--- START ---

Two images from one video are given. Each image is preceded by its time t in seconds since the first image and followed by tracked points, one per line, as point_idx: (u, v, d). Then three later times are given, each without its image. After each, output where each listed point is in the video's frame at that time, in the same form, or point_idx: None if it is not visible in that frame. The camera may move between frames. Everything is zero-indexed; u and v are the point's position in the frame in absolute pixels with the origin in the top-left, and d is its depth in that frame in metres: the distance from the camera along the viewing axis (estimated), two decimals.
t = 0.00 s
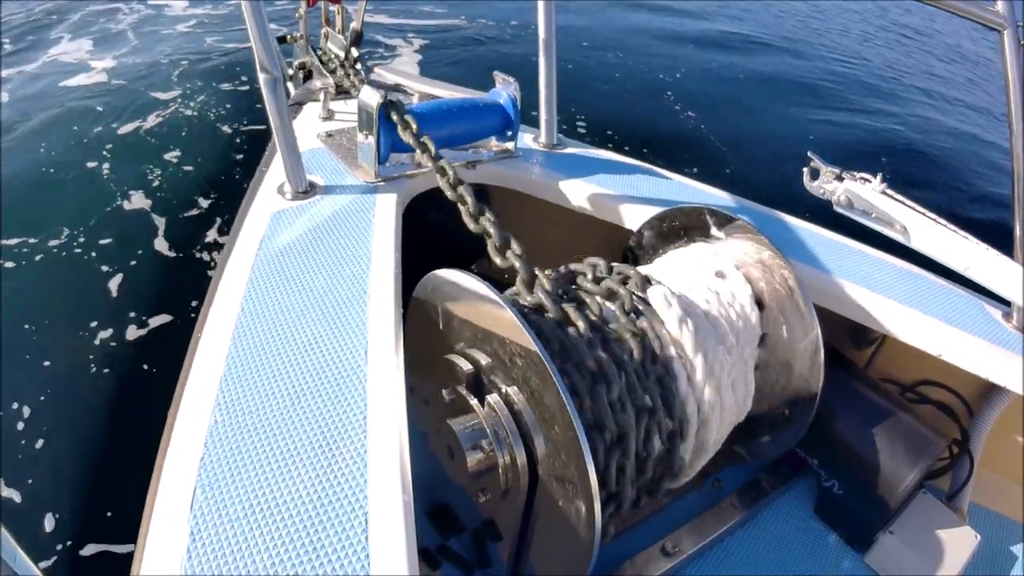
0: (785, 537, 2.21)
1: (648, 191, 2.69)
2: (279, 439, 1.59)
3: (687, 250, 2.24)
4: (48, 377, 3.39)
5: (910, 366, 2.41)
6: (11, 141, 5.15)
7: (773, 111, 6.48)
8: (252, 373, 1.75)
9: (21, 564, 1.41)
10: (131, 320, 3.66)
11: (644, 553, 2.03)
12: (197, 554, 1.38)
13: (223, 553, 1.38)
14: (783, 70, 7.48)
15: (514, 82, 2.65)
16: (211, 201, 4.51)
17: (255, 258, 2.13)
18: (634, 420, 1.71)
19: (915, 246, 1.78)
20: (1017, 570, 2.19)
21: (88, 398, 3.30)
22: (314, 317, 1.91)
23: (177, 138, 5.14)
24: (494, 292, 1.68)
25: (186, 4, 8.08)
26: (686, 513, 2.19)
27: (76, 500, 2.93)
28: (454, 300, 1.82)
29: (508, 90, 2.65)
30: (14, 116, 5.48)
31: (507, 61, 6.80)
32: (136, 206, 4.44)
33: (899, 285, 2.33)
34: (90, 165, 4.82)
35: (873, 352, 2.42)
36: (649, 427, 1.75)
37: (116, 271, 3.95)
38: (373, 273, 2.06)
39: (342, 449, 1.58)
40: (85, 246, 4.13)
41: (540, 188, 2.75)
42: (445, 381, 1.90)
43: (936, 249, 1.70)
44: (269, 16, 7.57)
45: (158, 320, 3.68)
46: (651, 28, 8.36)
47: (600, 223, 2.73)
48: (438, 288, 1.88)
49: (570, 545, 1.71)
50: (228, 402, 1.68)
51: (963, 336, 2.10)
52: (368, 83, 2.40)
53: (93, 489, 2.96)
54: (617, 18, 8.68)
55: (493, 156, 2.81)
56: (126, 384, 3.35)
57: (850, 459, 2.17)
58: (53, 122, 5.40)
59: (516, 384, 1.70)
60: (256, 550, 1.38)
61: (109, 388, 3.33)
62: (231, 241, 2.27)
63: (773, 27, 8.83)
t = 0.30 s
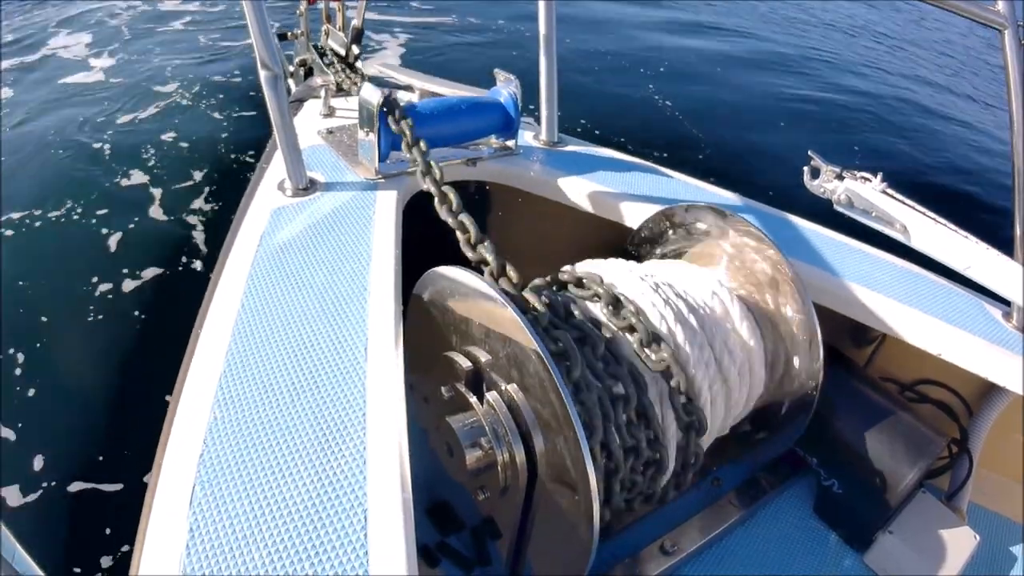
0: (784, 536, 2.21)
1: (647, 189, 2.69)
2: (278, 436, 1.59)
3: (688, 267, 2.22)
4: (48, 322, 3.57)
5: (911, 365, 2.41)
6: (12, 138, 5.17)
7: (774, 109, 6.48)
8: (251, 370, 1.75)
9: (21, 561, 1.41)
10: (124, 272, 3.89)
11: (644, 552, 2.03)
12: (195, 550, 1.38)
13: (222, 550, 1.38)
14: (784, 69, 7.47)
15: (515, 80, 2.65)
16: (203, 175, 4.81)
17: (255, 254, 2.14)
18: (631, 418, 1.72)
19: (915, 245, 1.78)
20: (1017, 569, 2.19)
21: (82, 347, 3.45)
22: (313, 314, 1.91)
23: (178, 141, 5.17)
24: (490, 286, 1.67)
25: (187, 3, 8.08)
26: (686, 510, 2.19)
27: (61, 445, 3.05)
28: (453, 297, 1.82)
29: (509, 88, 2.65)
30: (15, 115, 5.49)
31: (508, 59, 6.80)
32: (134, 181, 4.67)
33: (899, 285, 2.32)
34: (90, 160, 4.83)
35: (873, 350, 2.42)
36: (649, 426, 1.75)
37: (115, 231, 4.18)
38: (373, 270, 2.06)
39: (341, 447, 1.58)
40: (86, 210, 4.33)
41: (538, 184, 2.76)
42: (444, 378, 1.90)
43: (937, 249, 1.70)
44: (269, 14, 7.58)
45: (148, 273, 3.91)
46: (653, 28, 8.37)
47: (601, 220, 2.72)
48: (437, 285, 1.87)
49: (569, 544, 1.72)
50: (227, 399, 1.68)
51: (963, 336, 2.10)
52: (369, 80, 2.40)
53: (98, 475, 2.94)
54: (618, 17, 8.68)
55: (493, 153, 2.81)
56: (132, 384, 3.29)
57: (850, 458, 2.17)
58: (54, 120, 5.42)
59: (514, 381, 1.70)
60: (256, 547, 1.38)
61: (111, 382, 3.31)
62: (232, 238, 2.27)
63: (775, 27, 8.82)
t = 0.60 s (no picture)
0: (782, 537, 2.22)
1: (646, 190, 2.69)
2: (275, 437, 1.59)
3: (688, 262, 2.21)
4: (49, 316, 3.69)
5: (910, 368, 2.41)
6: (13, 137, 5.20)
7: (774, 110, 6.48)
8: (249, 371, 1.75)
9: (19, 560, 1.41)
10: (115, 244, 4.13)
11: (642, 553, 2.03)
12: (192, 550, 1.38)
13: (219, 550, 1.38)
14: (784, 70, 7.47)
15: (514, 82, 2.65)
16: (203, 169, 4.85)
17: (254, 254, 2.14)
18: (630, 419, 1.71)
19: (914, 247, 1.78)
20: (1016, 570, 2.19)
21: (76, 314, 3.69)
22: (312, 314, 1.91)
23: (177, 139, 5.18)
24: (487, 287, 1.67)
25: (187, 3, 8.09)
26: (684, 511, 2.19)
27: (52, 399, 3.29)
28: (451, 298, 1.82)
29: (508, 90, 2.64)
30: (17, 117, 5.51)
31: (508, 60, 6.80)
32: (131, 162, 4.89)
33: (898, 287, 2.32)
34: (89, 157, 4.87)
35: (872, 352, 2.42)
36: (647, 425, 1.75)
37: (112, 208, 4.42)
38: (371, 270, 2.06)
39: (339, 447, 1.58)
40: (83, 194, 4.54)
41: (534, 186, 2.76)
42: (442, 379, 1.90)
43: (935, 251, 1.70)
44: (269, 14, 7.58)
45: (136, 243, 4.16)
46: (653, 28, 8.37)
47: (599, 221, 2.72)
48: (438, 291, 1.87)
49: (567, 545, 1.72)
50: (225, 399, 1.68)
51: (961, 338, 2.10)
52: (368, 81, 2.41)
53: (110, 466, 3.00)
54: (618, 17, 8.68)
55: (491, 154, 2.81)
56: (133, 380, 3.34)
57: (848, 460, 2.16)
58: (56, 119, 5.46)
59: (512, 382, 1.70)
60: (253, 547, 1.38)
61: (111, 377, 3.36)
62: (230, 238, 2.27)
63: (775, 26, 8.82)
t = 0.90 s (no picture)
0: (780, 539, 2.21)
1: (643, 193, 2.69)
2: (274, 439, 1.59)
3: (679, 262, 2.23)
4: (45, 319, 3.69)
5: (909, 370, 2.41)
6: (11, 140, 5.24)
7: (772, 112, 6.48)
8: (247, 374, 1.75)
9: (18, 563, 1.41)
10: (110, 220, 4.38)
11: (640, 556, 2.03)
12: (191, 553, 1.38)
13: (218, 553, 1.38)
14: (783, 71, 7.48)
15: (511, 84, 2.64)
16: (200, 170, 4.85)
17: (252, 257, 2.14)
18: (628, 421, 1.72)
19: (911, 250, 1.77)
20: (1016, 570, 2.20)
21: (72, 285, 3.91)
22: (310, 317, 1.91)
23: (173, 139, 5.21)
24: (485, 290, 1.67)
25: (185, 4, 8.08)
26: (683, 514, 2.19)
27: (43, 355, 3.52)
28: (449, 301, 1.82)
29: (506, 92, 2.64)
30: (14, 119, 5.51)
31: (506, 62, 6.81)
32: (127, 154, 5.03)
33: (897, 290, 2.32)
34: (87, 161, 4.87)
35: (871, 353, 2.42)
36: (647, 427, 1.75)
37: (110, 191, 4.66)
38: (369, 273, 2.06)
39: (337, 449, 1.58)
40: (81, 181, 4.76)
41: (531, 188, 2.75)
42: (440, 382, 1.90)
43: (933, 253, 1.69)
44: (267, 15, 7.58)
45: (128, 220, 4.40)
46: (651, 29, 8.36)
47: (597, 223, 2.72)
48: (427, 287, 1.90)
49: (568, 546, 1.73)
50: (223, 402, 1.68)
51: (959, 340, 2.10)
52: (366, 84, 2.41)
53: (104, 466, 3.02)
54: (616, 17, 8.68)
55: (489, 156, 2.81)
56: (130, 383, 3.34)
57: (847, 462, 2.16)
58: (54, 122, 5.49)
59: (510, 385, 1.70)
60: (251, 549, 1.38)
61: (111, 376, 3.38)
62: (227, 241, 2.27)
63: (774, 27, 8.82)
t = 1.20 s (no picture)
0: (779, 538, 2.22)
1: (643, 192, 2.70)
2: (273, 440, 1.59)
3: (677, 262, 2.22)
4: (40, 316, 3.70)
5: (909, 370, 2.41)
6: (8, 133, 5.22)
7: (771, 111, 6.48)
8: (247, 374, 1.75)
9: (18, 563, 1.41)
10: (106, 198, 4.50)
11: (640, 556, 2.03)
12: (190, 554, 1.38)
13: (217, 554, 1.37)
14: (782, 70, 7.48)
15: (510, 84, 2.64)
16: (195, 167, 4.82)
17: (252, 258, 2.14)
18: (627, 420, 1.72)
19: (911, 250, 1.77)
20: (1016, 570, 2.20)
21: (70, 269, 3.99)
22: (310, 318, 1.91)
23: (169, 135, 5.19)
24: (485, 290, 1.67)
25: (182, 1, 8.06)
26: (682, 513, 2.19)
27: (41, 323, 3.67)
28: (449, 302, 1.82)
29: (505, 92, 2.64)
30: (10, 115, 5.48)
31: (504, 61, 6.80)
32: (121, 135, 5.15)
33: (897, 290, 2.32)
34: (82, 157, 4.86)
35: (870, 354, 2.42)
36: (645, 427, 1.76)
37: (105, 171, 4.73)
38: (369, 274, 2.06)
39: (336, 450, 1.58)
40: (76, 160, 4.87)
41: (531, 189, 2.75)
42: (439, 382, 1.90)
43: (932, 253, 1.69)
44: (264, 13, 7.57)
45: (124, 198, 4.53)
46: (650, 27, 8.35)
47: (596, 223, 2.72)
48: (427, 288, 1.90)
49: (568, 547, 1.72)
50: (222, 403, 1.68)
51: (959, 340, 2.10)
52: (365, 84, 2.42)
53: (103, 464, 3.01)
54: (616, 16, 8.68)
55: (489, 157, 2.81)
56: (128, 382, 3.33)
57: (847, 463, 2.16)
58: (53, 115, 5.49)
59: (510, 386, 1.70)
60: (249, 550, 1.38)
61: (111, 372, 3.38)
62: (227, 241, 2.27)
63: (775, 26, 8.81)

--- END ---

◆ **EXERCISE PROMPT**: Taking the material above, extract exactly and only the lines from the line with "52: (369, 80, 2.40)" to the line with "63: (775, 27, 8.82)", inclusive of both.

◆ **TASK OUTPUT**:
52: (369, 80, 2.40)
53: (98, 475, 2.94)
54: (618, 17, 8.68)
55: (493, 153, 2.81)
56: (132, 384, 3.29)
57: (850, 458, 2.17)
58: (54, 120, 5.42)
59: (514, 381, 1.70)
60: (256, 547, 1.38)
61: (111, 382, 3.31)
62: (232, 238, 2.27)
63: (775, 27, 8.82)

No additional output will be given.